I believe once they have accepted the blog as just another tool to be used, they will use it more naturally. It seems to me that it’s a process that needs time to evolve. And the less experience teachers have in using these tools with students, the longer it will take to get students use them.

I wouldn’t correct the students’ mistakes in a comment. I used a google doc where i wrote about their use of language, design, media,etc.

I used the comments to write the sort of things I write when I comment anywhere else.

I agree, Gabriela. If we want them to learn to comment on blogs, we have to model that behaviour for them.

Also, I think it turns blogging into even more of a "homework" assignment. Our intereaction with students on blogs should encourage them to see blogging as theirs, not as something they do for us. Surely there are other places and ways to correct grammar.

Now, that being said, someone told me one that I should correct their grammar because I was being judged as a teacher by the quality of their posts. I decided that, for me, it was a chance I was willing to take. It is, however, an individual decision.

Nancy

I agree with you, Gabriela and Nancy, what the language corrections in the blog are concerned. I will definitely stop doing that and I have already started using Google Docs for that. I used to send them a word attachment by mail wiht the corrections but now I am using Google Docs more and more which I find more practical.

I would be interested to know how you both use Google Docs for this.

Nancy

I have started using Google Docs in the classroom recently. Since I am teaching in a computer lab with each class once a week, one day I asked myself why I was using the white board instead of using the word processor and project it’s image on the screen. Then I found that using Google Docs would be even better because I could easily share the notes I make during classwork with students. What I also do is to copy texts from the students’ blogs and paste them in Google Docs for correction. I don’t just correct the texts on Google Docs and send them to my students. I mark the mistakes with a colour and then I share the text with the student and wait for their corrections. If they can’t correct all mistakes, I finally end up correcting what is left.

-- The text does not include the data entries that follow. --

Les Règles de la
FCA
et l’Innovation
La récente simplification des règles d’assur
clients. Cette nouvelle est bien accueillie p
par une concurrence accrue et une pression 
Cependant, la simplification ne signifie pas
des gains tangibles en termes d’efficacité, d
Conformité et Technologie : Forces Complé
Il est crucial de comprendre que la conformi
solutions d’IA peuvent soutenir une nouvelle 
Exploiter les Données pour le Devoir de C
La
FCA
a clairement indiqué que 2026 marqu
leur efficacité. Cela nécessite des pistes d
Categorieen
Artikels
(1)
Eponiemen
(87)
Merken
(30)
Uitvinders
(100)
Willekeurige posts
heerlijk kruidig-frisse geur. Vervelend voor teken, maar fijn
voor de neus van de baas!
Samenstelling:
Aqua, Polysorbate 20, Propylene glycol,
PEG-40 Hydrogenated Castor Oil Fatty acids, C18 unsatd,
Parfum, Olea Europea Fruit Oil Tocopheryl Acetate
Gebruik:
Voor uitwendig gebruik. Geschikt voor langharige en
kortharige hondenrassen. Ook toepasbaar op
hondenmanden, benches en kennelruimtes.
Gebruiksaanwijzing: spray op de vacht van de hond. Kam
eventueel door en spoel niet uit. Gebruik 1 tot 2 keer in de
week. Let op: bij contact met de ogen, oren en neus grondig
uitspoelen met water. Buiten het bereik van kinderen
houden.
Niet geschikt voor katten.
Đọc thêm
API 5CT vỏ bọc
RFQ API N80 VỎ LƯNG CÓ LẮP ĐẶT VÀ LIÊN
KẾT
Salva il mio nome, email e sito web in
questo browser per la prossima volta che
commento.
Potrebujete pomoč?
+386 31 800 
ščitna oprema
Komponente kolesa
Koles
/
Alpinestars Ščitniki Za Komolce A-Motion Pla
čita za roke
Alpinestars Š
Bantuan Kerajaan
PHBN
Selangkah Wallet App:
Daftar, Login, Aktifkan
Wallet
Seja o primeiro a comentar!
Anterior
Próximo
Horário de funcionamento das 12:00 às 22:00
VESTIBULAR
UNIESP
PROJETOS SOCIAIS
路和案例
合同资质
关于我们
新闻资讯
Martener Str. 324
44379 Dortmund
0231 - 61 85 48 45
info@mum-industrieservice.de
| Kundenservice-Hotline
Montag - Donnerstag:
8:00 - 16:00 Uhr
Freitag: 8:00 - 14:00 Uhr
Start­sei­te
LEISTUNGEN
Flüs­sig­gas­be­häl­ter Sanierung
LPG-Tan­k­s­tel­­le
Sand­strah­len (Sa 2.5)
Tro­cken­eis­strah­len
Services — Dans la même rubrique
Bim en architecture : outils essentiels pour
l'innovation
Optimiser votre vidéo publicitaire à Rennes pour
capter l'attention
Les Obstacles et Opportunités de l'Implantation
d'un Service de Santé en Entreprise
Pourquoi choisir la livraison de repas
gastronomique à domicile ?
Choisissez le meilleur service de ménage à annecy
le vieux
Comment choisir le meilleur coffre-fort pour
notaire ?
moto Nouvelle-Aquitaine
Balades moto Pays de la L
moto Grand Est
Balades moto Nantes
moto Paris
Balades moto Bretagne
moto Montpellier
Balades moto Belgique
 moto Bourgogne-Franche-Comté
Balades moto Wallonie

Thanks! I have used Google Docs (Back when it was Writely I used it more.) in a similar fashion. One day we I had a few studnets in the lab and they uploaded their work to Writely. I marked problems as you described, and we worked for an hour in class like that. I was able to give almost immediate feedback on their corrections that way, and I think it was good. I know they sure liked seeing the different colors being replaced by regular black type as they make appropriate changes.

 

 

It’s ineresting to see the different approaches to blogging. I agree with Joao that it’s useful to offer concrete tasks for blogging, especially at the beginning. If it’s a blog for the class then I think it’s fair to expect blogging as homework sometimes. I think the comments shouldn’t contain corrections but that these should be given another way, (on a printout in class, by email, googledocs). The nice thing is that the participants can go back and edit their own posts if they want to correct the mistakes. I would leave this up to the student but it could be required.

A couple of days ago I wrote a short introduction to blogging for a local teaching magazine. please don’t be too harsh, it’s gone to press and so I can’t change it now. Reading this post made me realise I should’ve mentioned corrections, I’m sure there are lots of other omissions.